Aim of the exercise: Each record needs to be echoed exactly; can you do that?

-------- Extracted information --------

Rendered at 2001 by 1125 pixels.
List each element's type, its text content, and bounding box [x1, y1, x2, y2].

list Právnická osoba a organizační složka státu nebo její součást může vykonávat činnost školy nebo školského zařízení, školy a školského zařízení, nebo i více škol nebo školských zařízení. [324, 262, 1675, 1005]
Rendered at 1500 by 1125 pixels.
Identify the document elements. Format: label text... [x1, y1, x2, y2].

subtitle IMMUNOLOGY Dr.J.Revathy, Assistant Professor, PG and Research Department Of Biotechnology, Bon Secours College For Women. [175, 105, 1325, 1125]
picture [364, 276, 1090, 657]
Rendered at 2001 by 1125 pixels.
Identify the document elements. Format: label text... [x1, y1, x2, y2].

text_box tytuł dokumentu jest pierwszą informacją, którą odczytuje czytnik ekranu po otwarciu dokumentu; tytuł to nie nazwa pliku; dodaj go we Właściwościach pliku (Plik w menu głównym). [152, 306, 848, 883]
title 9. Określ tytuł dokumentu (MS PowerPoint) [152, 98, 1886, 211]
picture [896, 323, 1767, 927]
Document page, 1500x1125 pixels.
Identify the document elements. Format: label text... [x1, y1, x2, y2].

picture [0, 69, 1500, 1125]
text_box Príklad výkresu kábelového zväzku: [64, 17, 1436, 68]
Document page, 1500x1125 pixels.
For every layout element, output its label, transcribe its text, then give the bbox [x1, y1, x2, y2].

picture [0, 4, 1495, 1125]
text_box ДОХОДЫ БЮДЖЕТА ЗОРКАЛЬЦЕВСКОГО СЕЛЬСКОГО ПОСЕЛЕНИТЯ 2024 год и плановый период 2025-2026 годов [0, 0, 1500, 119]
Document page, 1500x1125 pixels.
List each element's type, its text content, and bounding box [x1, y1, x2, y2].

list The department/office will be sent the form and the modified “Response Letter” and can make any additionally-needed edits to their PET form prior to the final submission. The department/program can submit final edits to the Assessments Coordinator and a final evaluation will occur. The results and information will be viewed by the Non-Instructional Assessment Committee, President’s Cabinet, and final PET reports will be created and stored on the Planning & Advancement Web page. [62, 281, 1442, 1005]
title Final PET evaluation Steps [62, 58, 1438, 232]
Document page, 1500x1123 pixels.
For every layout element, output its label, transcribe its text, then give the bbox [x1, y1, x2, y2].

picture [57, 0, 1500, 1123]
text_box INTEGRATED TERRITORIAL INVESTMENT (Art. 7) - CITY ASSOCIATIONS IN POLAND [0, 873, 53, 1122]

--------

Answer box:
Rendered at 2001 by 1125 pixels.
List each element's type, its text content, and bounding box [x1, y1, x2, y2].

list Právnická osoba a organizační složka státu nebo její součást může vykonávat činnost školy nebo školského zařízení, školy a školského zařízení, nebo i více škol nebo školských zařízení. [324, 262, 1675, 1005]
Rendered at 1500 by 1125 pixels.
Identify the document elements. Format: label text... [x1, y1, x2, y2].

subtitle IMMUNOLOGY Dr.J.Revathy, Assistant Professor, PG and Research Department Of Biotechnology, Bon Secours College For Women. [175, 105, 1325, 1125]
picture [364, 276, 1090, 657]
Rendered at 2001 by 1125 pixels.
Identify the document elements. Format: label text... [x1, y1, x2, y2].

text_box tytuł dokumentu jest pierwszą informacją, którą odczytuje czytnik ekranu po otwarciu dokumentu; tytuł to nie nazwa pliku; dodaj go we Właściwościach pliku (Plik w menu głównym). [152, 306, 848, 883]
title 9. Określ tytuł dokumentu (MS PowerPoint) [152, 98, 1886, 211]
picture [896, 323, 1767, 927]
Document page, 1500x1125 pixels.
Identify the document elements. Format: label text... [x1, y1, x2, y2].

picture [0, 69, 1500, 1125]
text_box Príklad výkresu kábelového zväzku: [64, 17, 1436, 68]
Document page, 1500x1125 pixels.
For every layout element, output its label, transcribe its text, then give the bbox [x1, y1, x2, y2].

picture [0, 4, 1495, 1125]
text_box ДОХОДЫ БЮДЖЕТА ЗОРКАЛЬЦЕВСКОГО СЕЛЬСКОГО ПОСЕЛЕНИТЯ 2024 год и плановый период 2025-2026 годов [0, 0, 1500, 119]
Document page, 1500x1125 pixels.
List each element's type, its text content, and bounding box [x1, y1, x2, y2].

list The department/office will be sent the form and the modified “Response Letter” and can make any additionally-needed edits to their PET form prior to the final submission. The department/program can submit final edits to the Assessments Coordinator and a final evaluation will occur. The results and information will be viewed by the Non-Instructional Assessment Committee, President’s Cabinet, and final PET reports will be created and stored on the Planning & Advancement Web page. [62, 281, 1442, 1005]
title Final PET evaluation Steps [62, 58, 1438, 232]
Document page, 1500x1123 pixels.
For every layout element, output its label, transcribe its text, then give the bbox [x1, y1, x2, y2].

picture [57, 0, 1500, 1123]
text_box INTEGRATED TERRITORIAL INVESTMENT (Art. 7) - CITY ASSOCIATIONS IN POLAND [0, 873, 53, 1122]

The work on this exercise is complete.